De forma louvável, Santiago diz: “Sim, eu me faço de forte, mas já chorei no meu quarto, em silêncio, a porta fechada, travesseiro no rosto, chorei por dentro, sofri.

Porém, o que não se deve fazer é o que Bentinho fez no livro, e que muitos homens fazem na vida: sem provas, em seu plano de vingança, ele acusa Capitu de ser infiel e procura de todas as formas desmoralizá-la perante à sociedade.

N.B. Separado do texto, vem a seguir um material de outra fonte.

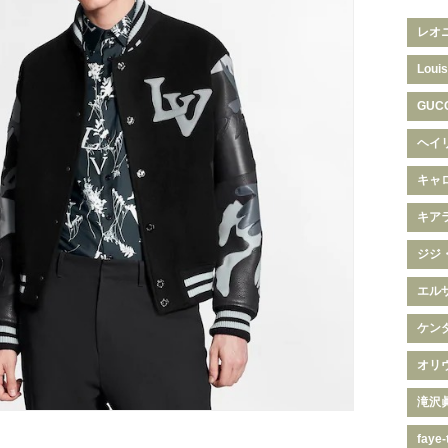
レオ
Louis
GUC
ヘイ
キャ
キア
ジジ
エル
ケン
オリ
滝沢
faye-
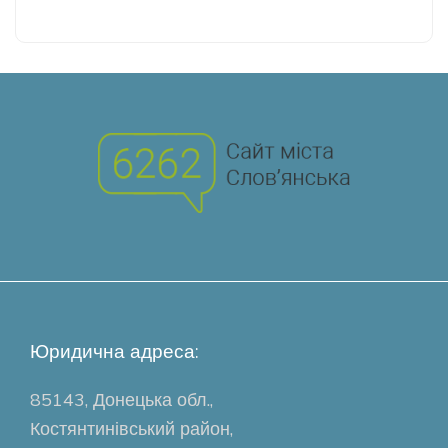
Юридична адреса:
85143, Донецька обл.,
Костянтинівський район,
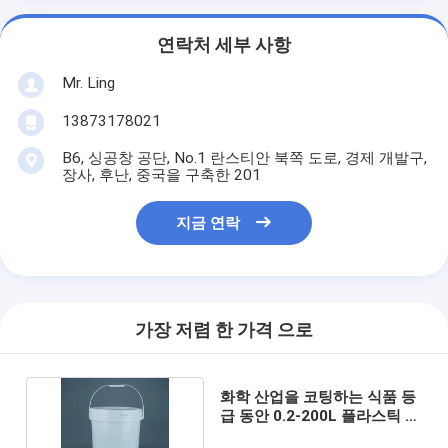
연락처 세부 사항
Mr. Ling
13873178021
B6, 싱공창 공단, No.1 란스티안 북쪽 도로, 경제 개발구,
장사, 후난, 중국을 구축한 201
지금 연락
가장 저렴 한 가격 으로
화학 산업을 코팅하는 식품 등
급 동안 0.2-200L 플라스틱 패
키징 용기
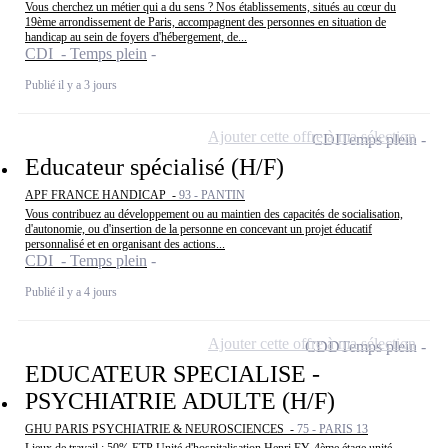
Vous cherchez un métier qui a du sens ? Nos établissements, situés au cœur du
19ème arrondissement de Paris, accompagnent des personnes en situation de
handicap au sein de foyers d'hébergement, de...
CDI - Temps plein
Publié il y a 3 jours
Ajouter cette offre à ma sélection
CDI
Temps plein
Educateur spécialisé (H/F)
APF FRANCE HANDICAP -
93 - PANTIN
Vous contribuez au développement ou au maintien des capacités de socialisation,
d'autonomie, ou d'insertion de la personne en concevant un projet éducatif
personnalisé et en organisant des actions...
CDI - Temps plein
Publié il y a 4 jours
Ajouter cette offre à ma sélection
CDD
Temps plein
EDUCATEUR SPECIALISE -
PSYCHIATRIE ADULTE (H/F)
GHU PARIS PSYCHIATRIE & NEUROSCIENCES -
75 - PARIS 13
Lieux de travail : 50% ETP Unité d'hospitalisation Henri EY, 4ème étage unité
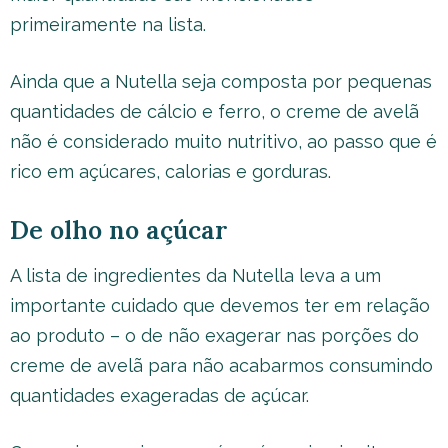
primeiramente na lista.
Ainda que a Nutella seja composta por pequenas
quantidades de cálcio e ferro, o creme de avelã
não é considerado muito nutritivo, ao passo que é
rico em açúcares, calorias e gorduras.
De olho no açúcar
A lista de ingredientes da Nutella leva a um
importante cuidado que devemos ter em relação
ao produto – o de não exagerar nas porções do
creme de avelã para não acabarmos consumindo
quantidades exageradas de açúcar.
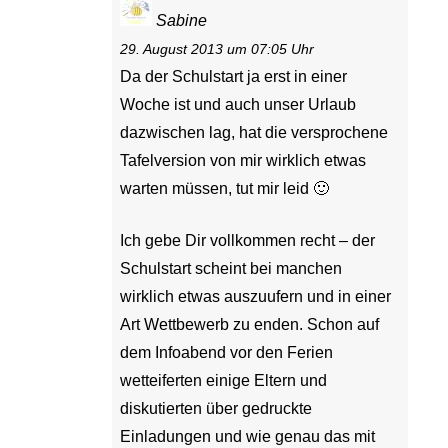
Sabine
29. August 2013 um 07:05 Uhr
Da der Schulstart ja erst in einer
Woche ist und auch unser Urlaub
dazwischen lag, hat die versprochene
Tafelversion von mir wirklich etwas
warten müssen, tut mir leid 🙂
Ich gebe Dir vollkommen recht – der
Schulstart scheint bei manchen
wirklich etwas auszuufern und in einer
Art Wettbewerb zu enden. Schon auf
dem Infoabend vor den Ferien
wetteiferten einige Eltern und
diskutierten über gedruckte
Einladungen und wie genau das mit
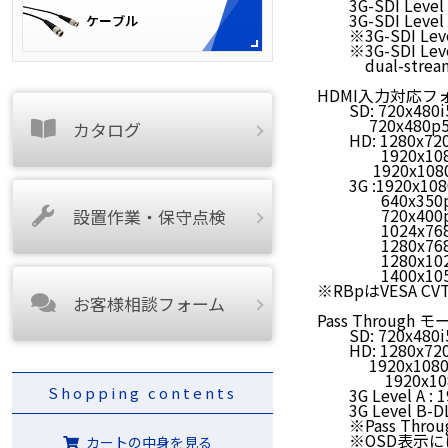
3G-SDI Level A
3G-SDI Level B
※3G-SDI Leve
※3G-SDI Level 
dual-stream
HDMI入力対応フ
SD: 720x480i59
720x480p59.94
カタログ
HD: 1280x720p
1920x1080i59
1920x1080p23.
3G :1920x1080
640x350p85, 6
設置作業・保守点検
720x400p85, 
1024x768p60/p
1280x768p75/p
1280x1024p60/
1400x1050p50/
※RBpはVESA CVT
お客様相談フォーム
Pass Throug
SD: 720x480i59
HD: 1280x720p
1920x1080i59.
1920x1080p23
Shopping contents
3G Level A : 1
3G Level B-DL 
※Pass Thr
※OSD表示に
カートの中身を見る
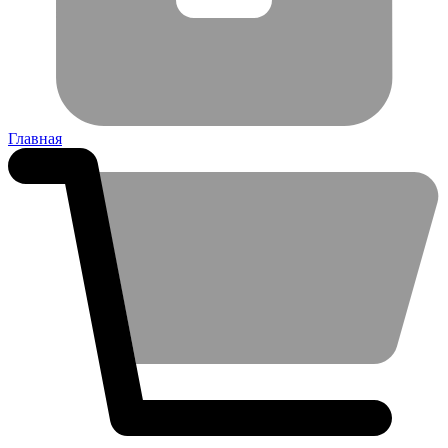
Главная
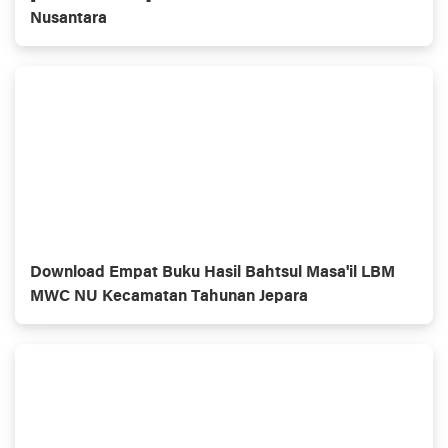
Nusantara
Download Empat Buku Hasil Bahtsul Masa'il LBM
MWC NU Kecamatan Tahunan Jepara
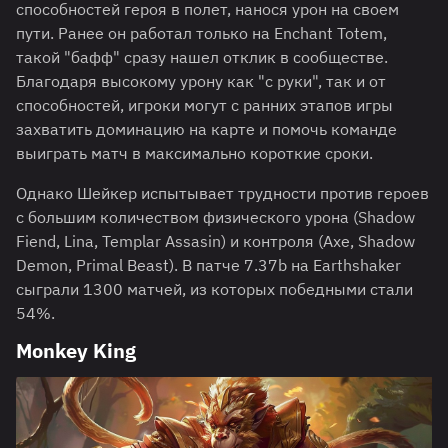
способностей героя в полет, нанося урон на своем
пути. Ранее он работал только на Enchant Totem,
такой "бафф" сразу нашел отклик в сообществе.
Благодаря высокому урону как "с руки", так и от
способностей, игроки могут с ранних этапов игры
захватить доминацию на карте и помочь команде
выиграть матч в максимально короткие сроки.
Однако Шейкер испытывает трудности против героев
с большим количеством физического урона (Shadow
Fiend, Lina, Templar Assasin) и контроля (Axe, Shadow
Demon, Primal Beast). В патче 7.37b на Earthshaker
сыграли 1300 матчей, из которых победными стали
54%.
Monkey King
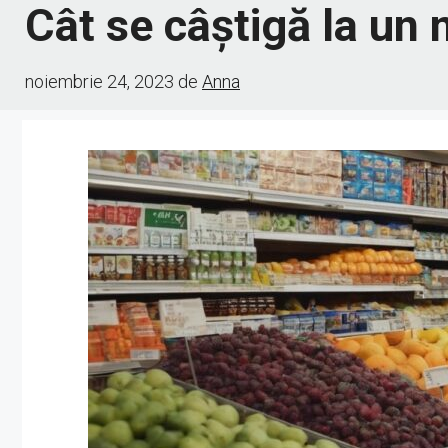
Cât se câștigă la un
noiembrie 24, 2023
de
Anna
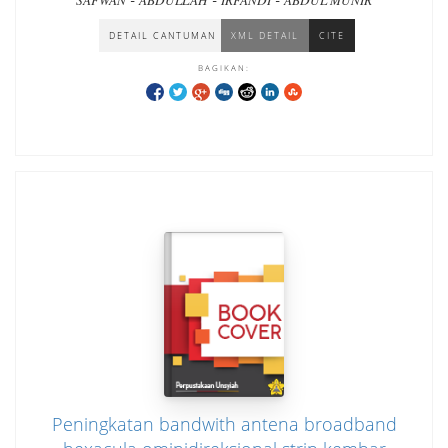
SAFWAN
ABDULLAH
IRFANDI
ABDUL MUNIR
bangunan gedung
DETAIL CANTUMAN
XML DETAIL
CITE
BAGIKAN:
Peningkatan bandwith antena broadband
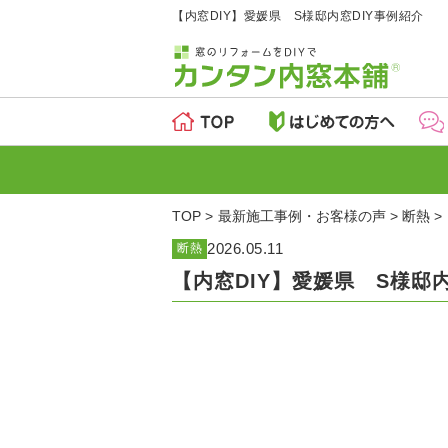
【内窓DIY】愛媛県 S様邸内窓DIY事例紹介
TOP
最新施工事例・お客様の声
断熱
2026.05.11
断熱
【内窓DIY】愛媛県 S様邸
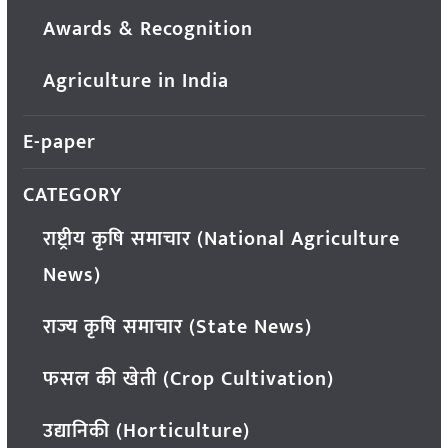
Awards & Recognition
Agriculture in India
E-paper
CATEGORY
राष्ट्रीय कृषि समाचार (National Agriculture
News)
राज्य कृषि समाचार (State News)
फसल की खेती (Crop Cultivation)
उद्यानिकी (Horticulture)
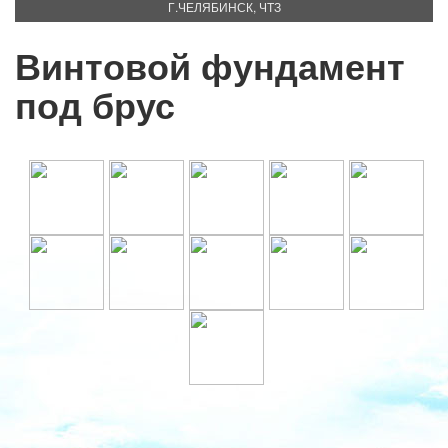
Г.ЧЕЛЯБИНСК, ЧТЗ
Винтовой фундамент
под брус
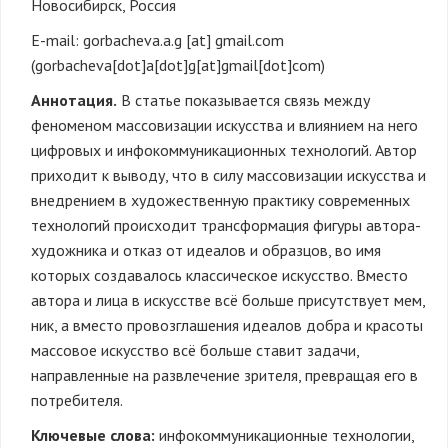
Новосибирск, Россия
E-mail:
gorbacheva.a.g
[at]
gmail.com
(gorbacheva[dot]a[dot]g[at]gmail[dot]com)
Аннотация.
В статье показывается связь между
феноменом массовизации искусства и влиянием на него
цифровых и инфокоммуникационных технологий. Автор
приходит к выводу, что в силу массовизации искусства и
внедрением в художественную практику современных
технологий происходит трансформация фигуры автора-
художника и отказ от идеалов и образцов, во имя
которых создавалось классическое искусство. Вместо
автора и лица в искусстве всё больше присутствует мем,
ник, а вместо провозглашения идеалов добра и красоты
массовое искусство всё больше ставит задачи,
направленные на развлечение зрителя, превращая его в
потребителя.
Ключевые слова:
инфокоммуникационные технологии,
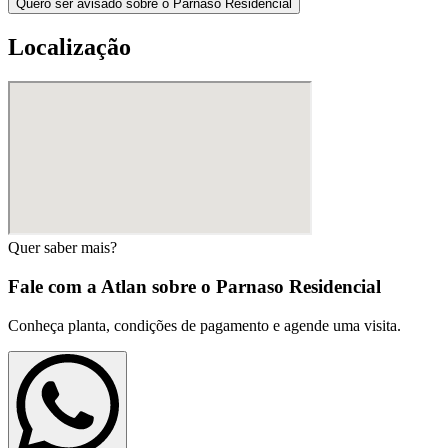
Quero ser avisado sobre o Parnaso Residencial
Localização
Quer saber mais?
Fale com a Atlan sobre o
Parnaso Residencial
Conheça planta, condições de pagamento e agende uma visita.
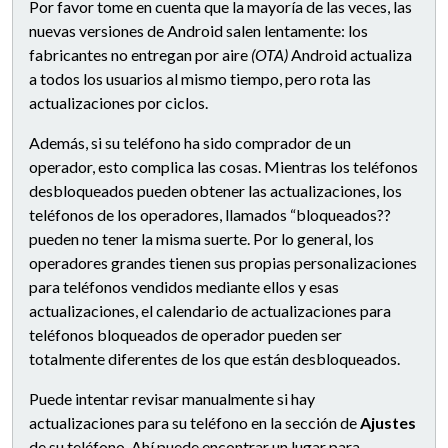
Por favor tome en cuenta que la mayoría de las veces, las
nuevas versiones de Android salen lentamente: los
fabricantes no entregan por aire
(OTA)
Android actualiza
a todos los usuarios al mismo tiempo, pero rota las
actualizaciones por ciclos.
Además, si su teléfono ha sido comprador de un
operador, esto complica las cosas. Mientras los teléfonos
desbloqueados pueden obtener las actualizaciones, los
teléfonos de los operadores, llamados “bloqueados??
pueden no tener la misma suerte. Por lo general, los
operadores grandes tienen sus propias personalizaciones
para teléfonos vendidos mediante ellos y esas
actualizaciones, el calendario de actualizaciones para
teléfonos bloqueados de operador pueden ser
totalmente diferentes de los que están desbloqueados.
Puede intentar revisar manualmente si hay
actualizaciones para su teléfono en la sección de
Ajustes
de su teléfono. Ahí puede encontrar un lugar para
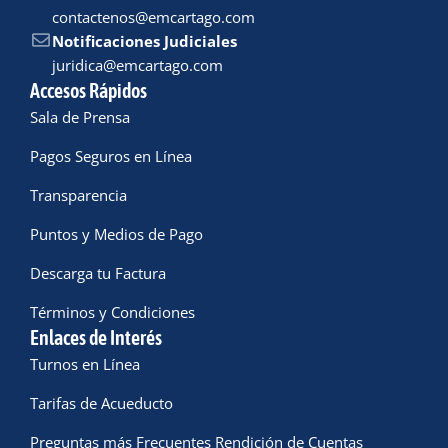
contactenos@emcartago.com
Notificaciones Judiciales
juridica@emcartago.com
Accesos Rápidos
Sala de Prensa
Pagos Seguros en Línea
Transparencia
Puntos y Medios de Pago
Descarga tu Factura
Términos y Condiciones
Enlaces de Interés
Turnos en Línea
Tarifas de Acueducto
Preguntas más Frecuentes Rendición de Cuentas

Por fim, ele declara: “Mas sabe o que tudo isso resultou; nada, é preciso aprender a crescer, viver, ser gente grande e enfrentar os próprios problemas.” Um homem amadurece com o abandono. Precisa ser atingido na ferida narcísica. Se não aprender, pode parar na bebida, se tornar violento e amargurado, como o Bentinho. O abandono é o teste do amadurecimento, para confirmar se você já é “gente grande”.